Exercise text

BAP and TRAP5b serum measurements by age are shown in Figure 1. Values of BAP were within normal limits for 100% of the subjects, while 29 subjects (59%) showed high values of TRAP5b (above +1.88 SDs) (Table 2).
Table 2.
BAP (bone alkaline phosphatase) | N (49) | % |
---|---|---|
High (above +1.88SD) | 0 | 0 |
Normal (−1.88SD to +1.88SD) | 49 | 100 |
Low (below −1.88SD) | 0 | 0 |
TRAP5b (tartrate-resistant acid phosphatase serum band 5) | N (49) | % |
High (above +1.88SD) | 29 | 59 |
Normal (−1.88SD to +1.88SD) | 20 | 41 |
Low (below −1.88SD) | 0 | 0 |
BAP = bone alkaline phosphatase.
TRAP5b = tartrate-resistant acid phosphatase serum band 5.
BMDs, Z scores, age of menarche, BMI, and Cobb angle were compared between the subjects with high serum values of TRAP5b and those with normal values. In the high TRAP5b group (n = 29), the age was significantly lower (p = 0.01) and BMI significantly lower (p < 0.01) than those of the normal TRAP5b group (n = 20) (Table 3). The lowest femoral Z scores of the high TRAP5b group were significantly lower (p = 0.02) than those of the normal group (Table 3).
Table 3.
Normal TRAP5b | High TRAP5b | p value | |
---|---|---|---|
group (N = 20) | group (N = 29) | ||
Age | 16.2 +/−1.7 | 14.5 +/−2.0 | 0.01 |
Menarche (age) | 12.2+/−1.3 | 12.3 +/−1.0 | 0.58 |
BMI (kg/cm2) | 20.2 +/−2.2 | 17.9 +/−2.0 | <0.01 |
Cobb angle (degrees) | 35.1 +/−12.2 | 41.1 +/−14.0 | 0.29 |
Lumbar spine Z score | −1.0 +/−1.0 | −1.4 +/−1.1 | 0.12 |
The lowest femoral Z scores | −0.8 +/−0.7 | −1.4 +/−0.9 | 0.02 |
TRAP5b = tartrate-resistant acid phosphatase serum band 5.

Raw data
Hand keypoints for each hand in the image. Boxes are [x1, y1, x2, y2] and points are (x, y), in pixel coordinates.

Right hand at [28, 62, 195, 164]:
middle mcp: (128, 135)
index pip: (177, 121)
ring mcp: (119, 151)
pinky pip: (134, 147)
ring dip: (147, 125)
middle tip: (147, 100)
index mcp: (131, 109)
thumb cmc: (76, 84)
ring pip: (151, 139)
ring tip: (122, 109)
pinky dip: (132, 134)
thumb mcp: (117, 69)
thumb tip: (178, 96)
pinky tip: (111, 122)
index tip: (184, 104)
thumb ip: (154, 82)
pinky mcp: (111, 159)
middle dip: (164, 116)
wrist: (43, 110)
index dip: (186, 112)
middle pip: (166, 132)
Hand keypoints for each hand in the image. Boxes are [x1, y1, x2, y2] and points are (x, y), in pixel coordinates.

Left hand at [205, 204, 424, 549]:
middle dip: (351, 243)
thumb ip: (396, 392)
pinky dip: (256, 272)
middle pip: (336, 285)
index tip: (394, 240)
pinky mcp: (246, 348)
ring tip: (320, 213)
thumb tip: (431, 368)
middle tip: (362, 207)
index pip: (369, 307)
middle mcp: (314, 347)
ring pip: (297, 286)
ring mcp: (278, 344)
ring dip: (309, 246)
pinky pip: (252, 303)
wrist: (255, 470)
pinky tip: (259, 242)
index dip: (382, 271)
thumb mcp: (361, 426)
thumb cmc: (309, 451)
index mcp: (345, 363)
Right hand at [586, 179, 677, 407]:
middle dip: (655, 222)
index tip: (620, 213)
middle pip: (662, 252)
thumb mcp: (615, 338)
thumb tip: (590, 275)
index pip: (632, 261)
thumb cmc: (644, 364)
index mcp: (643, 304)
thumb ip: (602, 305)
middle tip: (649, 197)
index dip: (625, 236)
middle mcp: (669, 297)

--

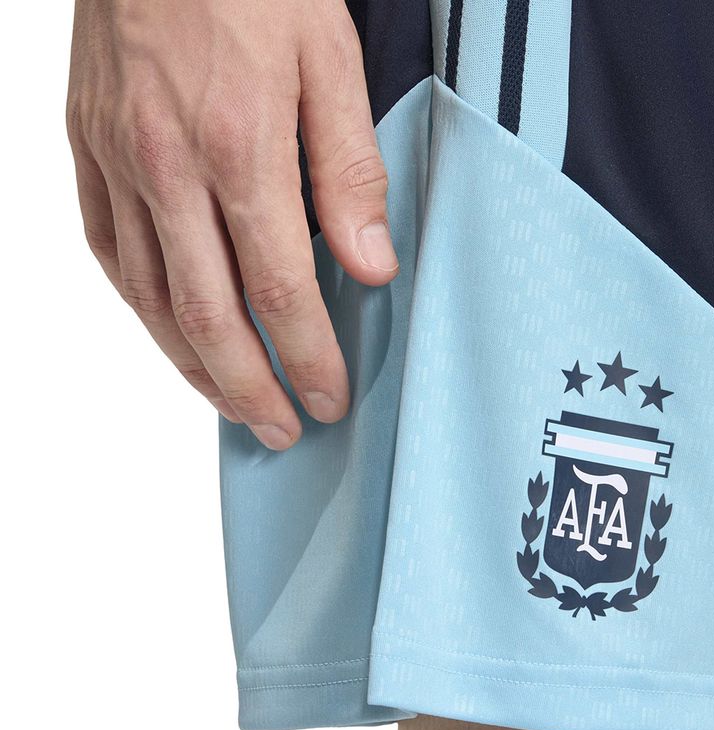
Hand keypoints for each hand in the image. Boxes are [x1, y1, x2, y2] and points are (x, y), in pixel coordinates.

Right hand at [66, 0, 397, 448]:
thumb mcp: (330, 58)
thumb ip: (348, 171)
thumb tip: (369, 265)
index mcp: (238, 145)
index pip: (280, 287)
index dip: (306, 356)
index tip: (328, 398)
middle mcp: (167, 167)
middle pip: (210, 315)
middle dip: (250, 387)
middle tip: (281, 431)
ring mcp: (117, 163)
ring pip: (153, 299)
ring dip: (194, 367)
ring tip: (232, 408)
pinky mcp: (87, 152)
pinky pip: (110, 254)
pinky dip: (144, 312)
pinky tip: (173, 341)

Assigned task A
In the serum marker excerpt, why were 29 subjects counted as having high TRAP5b? Answer in one to three sentences.
Assigned task B
Can you summarize the serum marker excerpt in two sentences?
The listing has nothing to do with the serum marker excerpt.

Reply A
Their serum TRAP5b values were above +1.88 SDs, the cutoff the excerpt uses for a high value. Those 29 subjects made up 59% of the 49 measured.

Reply B
All 49 subjects had BAP values within normal limits, but 29 (59%) had high TRAP5b values above +1.88 SDs. Compared with the normal TRAP5b group, the high TRAP5b group had significantly lower age, BMI, and lowest femoral Z scores.